# [EXERCISE INSTRUCTIONS]
Continue the comment thread about Omidyar's ties to New Zealand groups, starting after its final sentence.

:: DOCUMENT EXCERPT

As for Blumenthal, he is no Russian asset but an old fashioned anti-imperialist. The left no longer has room for anti-war types apparently!
Joshua,
That is most interesting. I will have to read up on Omidyar. Can you point to a reliable source for the claims about Watkins and Stuff as well as Action Station and the Workshop? I get regular missives from ActionStation but have never seen anything on all these entities’ connections to Omidyar. I would have thought that would have been heavily reported at some point.
Pablo:
There was a Twitter account listing all the connections, it seems to have been suspended now or has been deactivated but I bookmarked some references.
The Workshop (wayback as reference was deleted from live site):
https://web.archive.org/web/20190123131833/https://www.theworkshop.org.nz/new-page/
ActionStation:
https://www.actionstation.org.nz/about/our-funding
Behind ActionStation digital platform:
https://web.archive.org/web/20161231064350/http://corporateactionnetwork.org/our-team/
… which also apparently has some link and then there was the Trust Project:
https://www.mintpressnews.com/the-trust-project-big-media-and-silicon-valleys-weaponized-algorithms-silence-dissent/259030/
Watkins rec. from the Trust Project when Stuff political editor:
https://thetrustproject.org/trust-project-pops-up-in-magazines-and-mentions/
Didn’t catch everything but that looks like evidence to me. Yes, given it looks like a broad strategy by a foreign power or oligarchy or whatever it may be, you’d think it would have been worthy of an article at some point given the fuss over Peter Thiel and recent concern over foreign interference esp. in the tech sector, agreed.

::::
:: STORED DATA

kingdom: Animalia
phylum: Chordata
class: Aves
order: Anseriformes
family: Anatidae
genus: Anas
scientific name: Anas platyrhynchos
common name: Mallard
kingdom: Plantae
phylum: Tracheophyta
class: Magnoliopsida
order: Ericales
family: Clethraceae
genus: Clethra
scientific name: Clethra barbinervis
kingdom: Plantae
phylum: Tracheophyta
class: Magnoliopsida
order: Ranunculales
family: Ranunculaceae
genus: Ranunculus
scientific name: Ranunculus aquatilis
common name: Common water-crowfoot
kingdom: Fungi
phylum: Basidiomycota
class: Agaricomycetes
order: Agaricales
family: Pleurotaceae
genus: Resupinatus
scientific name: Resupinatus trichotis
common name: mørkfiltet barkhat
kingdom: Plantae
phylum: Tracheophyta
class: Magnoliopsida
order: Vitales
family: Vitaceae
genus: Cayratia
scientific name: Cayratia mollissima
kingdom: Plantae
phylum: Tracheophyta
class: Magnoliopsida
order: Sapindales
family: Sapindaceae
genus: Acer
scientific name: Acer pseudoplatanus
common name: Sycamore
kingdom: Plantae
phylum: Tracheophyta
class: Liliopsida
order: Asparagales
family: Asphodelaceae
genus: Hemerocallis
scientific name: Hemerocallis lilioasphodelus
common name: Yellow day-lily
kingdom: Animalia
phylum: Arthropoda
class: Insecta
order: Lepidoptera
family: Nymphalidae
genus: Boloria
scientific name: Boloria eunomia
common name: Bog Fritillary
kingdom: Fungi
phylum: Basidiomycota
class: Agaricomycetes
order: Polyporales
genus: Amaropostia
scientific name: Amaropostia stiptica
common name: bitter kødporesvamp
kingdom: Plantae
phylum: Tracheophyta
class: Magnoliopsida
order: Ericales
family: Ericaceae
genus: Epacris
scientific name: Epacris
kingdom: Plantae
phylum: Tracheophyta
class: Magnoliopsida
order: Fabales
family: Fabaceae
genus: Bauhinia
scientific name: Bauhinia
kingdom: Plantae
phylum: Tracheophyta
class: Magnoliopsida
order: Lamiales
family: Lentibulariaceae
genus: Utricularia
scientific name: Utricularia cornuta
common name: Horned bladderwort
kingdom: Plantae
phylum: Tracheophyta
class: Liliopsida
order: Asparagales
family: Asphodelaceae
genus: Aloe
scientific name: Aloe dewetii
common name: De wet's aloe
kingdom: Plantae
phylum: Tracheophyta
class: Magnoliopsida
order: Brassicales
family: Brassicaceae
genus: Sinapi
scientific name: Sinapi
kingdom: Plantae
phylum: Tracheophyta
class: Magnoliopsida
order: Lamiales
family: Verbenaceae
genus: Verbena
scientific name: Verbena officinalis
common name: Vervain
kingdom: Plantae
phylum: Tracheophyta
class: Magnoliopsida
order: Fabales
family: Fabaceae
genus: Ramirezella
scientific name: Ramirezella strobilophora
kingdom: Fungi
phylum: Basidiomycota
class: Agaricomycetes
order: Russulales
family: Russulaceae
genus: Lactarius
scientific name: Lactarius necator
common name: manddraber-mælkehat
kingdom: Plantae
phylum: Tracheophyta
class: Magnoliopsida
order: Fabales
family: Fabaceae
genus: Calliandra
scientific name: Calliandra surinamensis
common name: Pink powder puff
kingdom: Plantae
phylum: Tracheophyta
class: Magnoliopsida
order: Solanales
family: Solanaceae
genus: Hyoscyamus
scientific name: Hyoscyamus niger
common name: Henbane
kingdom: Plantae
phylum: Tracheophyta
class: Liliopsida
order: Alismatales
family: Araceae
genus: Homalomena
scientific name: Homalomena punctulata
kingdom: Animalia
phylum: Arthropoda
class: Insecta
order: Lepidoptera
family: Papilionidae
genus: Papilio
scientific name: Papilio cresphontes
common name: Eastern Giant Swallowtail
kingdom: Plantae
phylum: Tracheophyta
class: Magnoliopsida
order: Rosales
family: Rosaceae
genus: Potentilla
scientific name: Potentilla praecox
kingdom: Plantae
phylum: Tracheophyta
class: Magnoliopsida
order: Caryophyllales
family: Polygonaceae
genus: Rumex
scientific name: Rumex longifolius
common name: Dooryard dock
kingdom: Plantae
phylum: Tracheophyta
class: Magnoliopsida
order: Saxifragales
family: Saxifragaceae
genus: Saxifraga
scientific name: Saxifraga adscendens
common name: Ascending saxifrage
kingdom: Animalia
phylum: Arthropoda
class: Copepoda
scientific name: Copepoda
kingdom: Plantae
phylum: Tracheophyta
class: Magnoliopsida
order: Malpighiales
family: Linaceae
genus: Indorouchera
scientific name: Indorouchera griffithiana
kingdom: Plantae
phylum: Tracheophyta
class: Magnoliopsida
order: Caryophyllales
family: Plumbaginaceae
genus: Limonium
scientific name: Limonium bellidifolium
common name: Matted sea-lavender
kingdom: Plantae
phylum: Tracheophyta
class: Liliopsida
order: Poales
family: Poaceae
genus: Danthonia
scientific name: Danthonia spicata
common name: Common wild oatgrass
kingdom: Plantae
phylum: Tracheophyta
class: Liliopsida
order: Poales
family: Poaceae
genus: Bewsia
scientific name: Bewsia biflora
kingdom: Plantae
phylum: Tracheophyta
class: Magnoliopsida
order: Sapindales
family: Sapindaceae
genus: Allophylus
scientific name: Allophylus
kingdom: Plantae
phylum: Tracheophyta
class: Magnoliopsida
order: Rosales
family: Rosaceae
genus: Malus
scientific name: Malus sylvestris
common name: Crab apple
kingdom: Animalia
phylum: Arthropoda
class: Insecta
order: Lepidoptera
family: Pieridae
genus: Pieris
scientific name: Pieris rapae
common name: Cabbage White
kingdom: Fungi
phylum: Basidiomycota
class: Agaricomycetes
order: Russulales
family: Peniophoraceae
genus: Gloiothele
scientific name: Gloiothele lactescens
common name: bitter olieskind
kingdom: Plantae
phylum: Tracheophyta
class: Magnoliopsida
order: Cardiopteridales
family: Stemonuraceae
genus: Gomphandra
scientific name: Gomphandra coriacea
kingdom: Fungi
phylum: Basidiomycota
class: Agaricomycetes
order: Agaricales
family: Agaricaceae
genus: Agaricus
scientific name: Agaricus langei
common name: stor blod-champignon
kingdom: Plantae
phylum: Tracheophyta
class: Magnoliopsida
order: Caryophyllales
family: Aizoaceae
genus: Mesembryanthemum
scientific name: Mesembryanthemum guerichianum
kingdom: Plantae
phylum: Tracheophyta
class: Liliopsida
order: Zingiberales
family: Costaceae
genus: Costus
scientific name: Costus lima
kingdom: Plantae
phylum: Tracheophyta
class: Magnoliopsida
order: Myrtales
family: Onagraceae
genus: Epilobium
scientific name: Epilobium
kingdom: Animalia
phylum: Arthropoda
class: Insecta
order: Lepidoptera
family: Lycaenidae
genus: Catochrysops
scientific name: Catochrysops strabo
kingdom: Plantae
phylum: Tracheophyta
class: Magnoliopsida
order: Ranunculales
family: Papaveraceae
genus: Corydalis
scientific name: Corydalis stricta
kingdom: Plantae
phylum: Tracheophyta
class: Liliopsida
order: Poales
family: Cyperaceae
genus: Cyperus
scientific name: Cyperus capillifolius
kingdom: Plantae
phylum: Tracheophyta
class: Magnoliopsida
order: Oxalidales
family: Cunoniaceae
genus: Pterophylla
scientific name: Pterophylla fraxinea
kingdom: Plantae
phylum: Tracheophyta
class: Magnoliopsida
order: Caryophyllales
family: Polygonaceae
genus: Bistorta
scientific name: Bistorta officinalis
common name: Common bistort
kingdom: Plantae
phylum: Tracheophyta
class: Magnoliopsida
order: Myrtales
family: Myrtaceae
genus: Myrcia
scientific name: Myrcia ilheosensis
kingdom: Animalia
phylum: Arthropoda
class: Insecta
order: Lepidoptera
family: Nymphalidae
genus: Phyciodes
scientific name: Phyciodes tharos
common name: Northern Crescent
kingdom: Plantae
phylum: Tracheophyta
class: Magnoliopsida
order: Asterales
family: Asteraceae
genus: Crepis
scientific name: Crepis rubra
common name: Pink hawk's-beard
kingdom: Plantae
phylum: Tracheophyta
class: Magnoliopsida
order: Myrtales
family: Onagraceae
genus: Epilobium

::::

# [ANSWER BOX]
Then again, Thiel nemesis Matt Nippert is also an indirect beneficiary through the ICIJ apparently. Apparently a lot of money has come into tech sector and startup world and even government also and into some significant areas around online behaviour / speech / culture too over the past year or so.
Also, since getting interested in this stuff I’ve been recommended Yasha Levine’s Surveillance Valley, which apparently goes into detail about this stuff, got it on order
Watkins:
1. https://thetrustproject.org/trust-project-pops-up-in-magazines-and-mentions/
2. https://www.stuff.co.nz/national/102832794/why-the-fake-news-phenomenon-hurts-us-all
ActionStation:
https://www.actionstation.org.nz/about/our-funding
The Workshop:
https://web.archive.org/web/20190123131917/https://www.theworkshop.org.nz/new-page/2018/8/7/whats-happening-at-the-workshop
Are you sure your name is not Carl Bernstein, Joshua? It’s not the 1960s.
Outrageous claims and no supporting evidence when called on his BS. Typical for the alt-right.
Joshua:
The links are interesting (although the one on the Workshop just send one to a donation appeal page), but I do not see anything in the donor information provided in them to suggest some pernicious intent or, for that matter, global agenda-framing. Perhaps I need to read up a bit more…
Byron/Gary:
Please refrain from using false email addresses and names. It runs counter to our comments policy, which requires honesty in identification even if you use a pseudonym when commenting.
Pablo:
This link has that info: https://web.archive.org/web/20190123131917/https://www.theworkshop.org.nz/new-page/2018/8/7/whats-happening-at-the-workshop
In the context of articles by Max Blumenthal and Mark Ames and others, who have written about this funder’s partnering with the CIA and the NED in other countries to influence the media and civil society in line with US foreign policy objectives, I think the NZ should receive some scrutiny.
That funding was directly provided to fund framing exercises by thinktanks and for PR / social awarenress raising about fake news and hate speech and what technological solutions there might be to reign it, and by extension the Silicon Valley “big 6”, in.
Quite prescient, really given the tragedy of 15 March and the general view that the offender was radicalized online.